Phil Robertson, deputy Asia director at Human Rights Watch, said Malaysia "deserves kudos" for permitting Sam Rainsy and meet with his colleagues.

Rainsy was speaking to reporters after landing in Kuala Lumpur on Saturday.

Arriving in Kuala Lumpur, he refused to disclose his plans but said, "I will go back home, it is my right, it is my duty".

"We follow the SOP and did not comply with what was requested by the Cambodian (government) because we make the decision whether to send people back, allow them in and others following our own calculations, " he said.

Mr Sokha is accused of plotting to overthrow Hun Sen, who has been in power for more than three decades.

"Kem Sokha's release from house detention is a last minute attempt to deflect European anger", said Phil Robertson of US -based Human Rights Watch.

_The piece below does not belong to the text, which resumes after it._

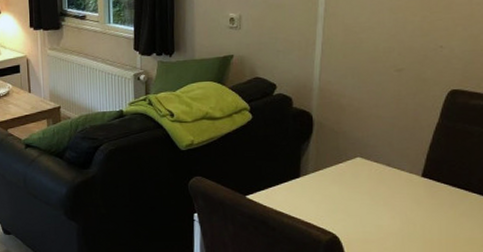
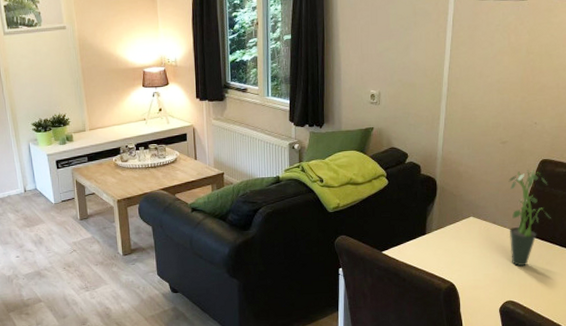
potted plant: none [406,101,465,218] -> present [508,169,551,267]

The Trump administration, also on Friday, condemned the recent arrests and reminded Malaysia of its obligations under worldwide law barring the return of people to face torture.

Kem Sokha, 66, was arrested in 2017 and the Cambodia National Rescue Party (CNRP) was banned in the run-up to a general election a year ago that Hun Sen's ruling party then swept but which was condemned as a farce by Western countries.